Shattered Reflections

(I write my poems in a vignette style so i apologize if you think paragraphs are too long. Anyways here is the poem: I feel sorry for mirrors. Imagine not being able to look at yourself. Not that the inanimate object needs to, but when two mirrors face each other it just magnifies them an infinite amount of times, not truly seeing itself. But, maybe that’s for a good reason. Mirrors never judge or point out flaws it’s only the person that sees themself. I bet when a mirror looks back at the wonderful person in front of them, they must think that they are beautiful. The mirror sees their legs. Their outfit. Their face. Their hair. Their nose, hips, knees, elbows, shoulders. Their eyes, and must think: wow. They are really beautiful.

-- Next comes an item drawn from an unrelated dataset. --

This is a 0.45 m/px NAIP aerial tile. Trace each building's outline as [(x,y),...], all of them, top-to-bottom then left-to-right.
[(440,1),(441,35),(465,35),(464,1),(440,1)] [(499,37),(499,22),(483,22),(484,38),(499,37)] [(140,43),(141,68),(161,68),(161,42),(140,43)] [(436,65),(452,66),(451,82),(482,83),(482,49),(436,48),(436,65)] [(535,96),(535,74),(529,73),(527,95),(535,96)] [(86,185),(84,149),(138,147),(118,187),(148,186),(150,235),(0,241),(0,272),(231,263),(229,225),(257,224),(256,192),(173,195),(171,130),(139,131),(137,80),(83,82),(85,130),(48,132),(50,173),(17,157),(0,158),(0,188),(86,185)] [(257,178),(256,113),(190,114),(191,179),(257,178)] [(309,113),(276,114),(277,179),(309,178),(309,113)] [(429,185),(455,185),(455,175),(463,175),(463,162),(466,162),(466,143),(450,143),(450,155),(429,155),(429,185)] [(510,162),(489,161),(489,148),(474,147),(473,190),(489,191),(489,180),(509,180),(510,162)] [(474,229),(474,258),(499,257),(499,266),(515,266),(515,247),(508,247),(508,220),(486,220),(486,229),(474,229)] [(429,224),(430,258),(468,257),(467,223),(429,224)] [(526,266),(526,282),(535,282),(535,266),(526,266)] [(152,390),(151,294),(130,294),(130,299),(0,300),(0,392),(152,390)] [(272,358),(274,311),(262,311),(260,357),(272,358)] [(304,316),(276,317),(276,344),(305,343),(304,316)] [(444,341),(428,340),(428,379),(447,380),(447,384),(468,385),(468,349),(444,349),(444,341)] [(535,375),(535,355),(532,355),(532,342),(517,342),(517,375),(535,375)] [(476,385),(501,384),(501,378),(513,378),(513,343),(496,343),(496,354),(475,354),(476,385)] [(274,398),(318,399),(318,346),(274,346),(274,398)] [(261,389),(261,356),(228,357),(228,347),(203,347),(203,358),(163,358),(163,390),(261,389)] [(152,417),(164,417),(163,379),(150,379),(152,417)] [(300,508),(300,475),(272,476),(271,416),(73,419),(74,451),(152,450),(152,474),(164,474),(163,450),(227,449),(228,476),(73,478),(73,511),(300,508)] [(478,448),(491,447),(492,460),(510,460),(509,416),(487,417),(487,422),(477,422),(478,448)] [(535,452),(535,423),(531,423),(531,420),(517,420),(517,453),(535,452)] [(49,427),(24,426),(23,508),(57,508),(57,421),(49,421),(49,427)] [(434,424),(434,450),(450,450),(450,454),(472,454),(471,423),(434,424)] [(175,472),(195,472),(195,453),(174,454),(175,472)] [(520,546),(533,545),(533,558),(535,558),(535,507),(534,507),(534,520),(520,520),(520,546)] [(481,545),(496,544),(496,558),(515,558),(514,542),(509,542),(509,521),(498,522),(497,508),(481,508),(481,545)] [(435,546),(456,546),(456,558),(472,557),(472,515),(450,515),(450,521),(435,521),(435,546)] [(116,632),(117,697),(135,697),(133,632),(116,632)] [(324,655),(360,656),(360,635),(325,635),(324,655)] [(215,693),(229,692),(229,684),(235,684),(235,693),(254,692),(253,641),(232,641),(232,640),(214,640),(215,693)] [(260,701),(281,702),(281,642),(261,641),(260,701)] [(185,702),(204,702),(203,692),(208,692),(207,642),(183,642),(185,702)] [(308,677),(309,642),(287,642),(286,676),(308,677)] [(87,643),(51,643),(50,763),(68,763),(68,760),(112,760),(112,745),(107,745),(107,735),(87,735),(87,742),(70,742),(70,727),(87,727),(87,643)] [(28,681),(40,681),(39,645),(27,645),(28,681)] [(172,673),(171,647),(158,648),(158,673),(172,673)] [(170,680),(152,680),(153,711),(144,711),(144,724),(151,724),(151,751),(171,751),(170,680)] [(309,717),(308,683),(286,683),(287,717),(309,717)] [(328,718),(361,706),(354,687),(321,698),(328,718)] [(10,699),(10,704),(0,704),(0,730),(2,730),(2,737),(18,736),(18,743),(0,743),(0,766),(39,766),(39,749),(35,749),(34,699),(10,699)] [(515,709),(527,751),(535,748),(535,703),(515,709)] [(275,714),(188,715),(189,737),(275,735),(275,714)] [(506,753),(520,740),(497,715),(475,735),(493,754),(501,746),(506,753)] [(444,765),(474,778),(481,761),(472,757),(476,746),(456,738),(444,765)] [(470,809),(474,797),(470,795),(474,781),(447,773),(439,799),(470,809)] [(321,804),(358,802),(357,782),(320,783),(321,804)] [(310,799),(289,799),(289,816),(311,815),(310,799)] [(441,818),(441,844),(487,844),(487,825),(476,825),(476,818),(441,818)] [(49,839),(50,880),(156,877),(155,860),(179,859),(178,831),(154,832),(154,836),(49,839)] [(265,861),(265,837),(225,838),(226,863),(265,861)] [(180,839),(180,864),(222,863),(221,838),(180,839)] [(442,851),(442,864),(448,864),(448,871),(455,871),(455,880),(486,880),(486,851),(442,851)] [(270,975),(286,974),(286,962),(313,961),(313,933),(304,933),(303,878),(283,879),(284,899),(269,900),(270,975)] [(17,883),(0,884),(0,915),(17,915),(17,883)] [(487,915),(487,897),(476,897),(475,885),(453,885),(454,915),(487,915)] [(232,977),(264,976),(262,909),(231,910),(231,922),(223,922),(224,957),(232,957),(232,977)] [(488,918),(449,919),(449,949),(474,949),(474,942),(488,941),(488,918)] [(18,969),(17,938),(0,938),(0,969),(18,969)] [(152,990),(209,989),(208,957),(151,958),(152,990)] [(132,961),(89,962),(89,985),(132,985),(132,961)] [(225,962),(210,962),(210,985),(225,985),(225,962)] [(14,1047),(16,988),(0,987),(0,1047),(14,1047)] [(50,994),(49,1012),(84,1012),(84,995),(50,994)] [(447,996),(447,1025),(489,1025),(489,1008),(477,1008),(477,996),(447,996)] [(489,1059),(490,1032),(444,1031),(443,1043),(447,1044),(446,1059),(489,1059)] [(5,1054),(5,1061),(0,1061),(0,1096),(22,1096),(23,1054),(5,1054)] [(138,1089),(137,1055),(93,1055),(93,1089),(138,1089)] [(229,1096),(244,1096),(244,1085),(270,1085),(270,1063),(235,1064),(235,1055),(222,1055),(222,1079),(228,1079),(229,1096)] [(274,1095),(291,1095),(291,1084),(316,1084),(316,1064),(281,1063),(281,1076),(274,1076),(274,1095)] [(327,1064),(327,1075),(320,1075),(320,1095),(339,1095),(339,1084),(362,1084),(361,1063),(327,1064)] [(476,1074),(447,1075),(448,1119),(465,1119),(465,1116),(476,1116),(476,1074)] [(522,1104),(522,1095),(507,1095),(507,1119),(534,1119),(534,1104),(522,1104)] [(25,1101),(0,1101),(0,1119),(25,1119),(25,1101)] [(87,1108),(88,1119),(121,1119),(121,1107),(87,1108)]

They are incredibly handsome and stunning. They belong on a magazine cover. Instead the mirror hears, “god, I wish my thighs weren’t this fat.” “I wish my arms were bigger.” “My stomach looks so bloated.” “My shoulders are too square looking.” “I hate my face shape.” “I look ugly in these clothes.” I wonder if the mirror ever felt guilty that it made people see themselves that way. I wonder if the mirror tries to convince them that they look absolutely drop-dead gorgeous. No one would listen because the person was too busy seeing all the “flaws” to see their talent or style. I feel sorry for mirrors because this is what they must hear everyday. A thought evolves to be criticism over every opinion. Having no one say anything at all is sometimes worse than them giving insults, and white lies. And I wonder that if a mirror could see itself, would it notice all its imperfections as well?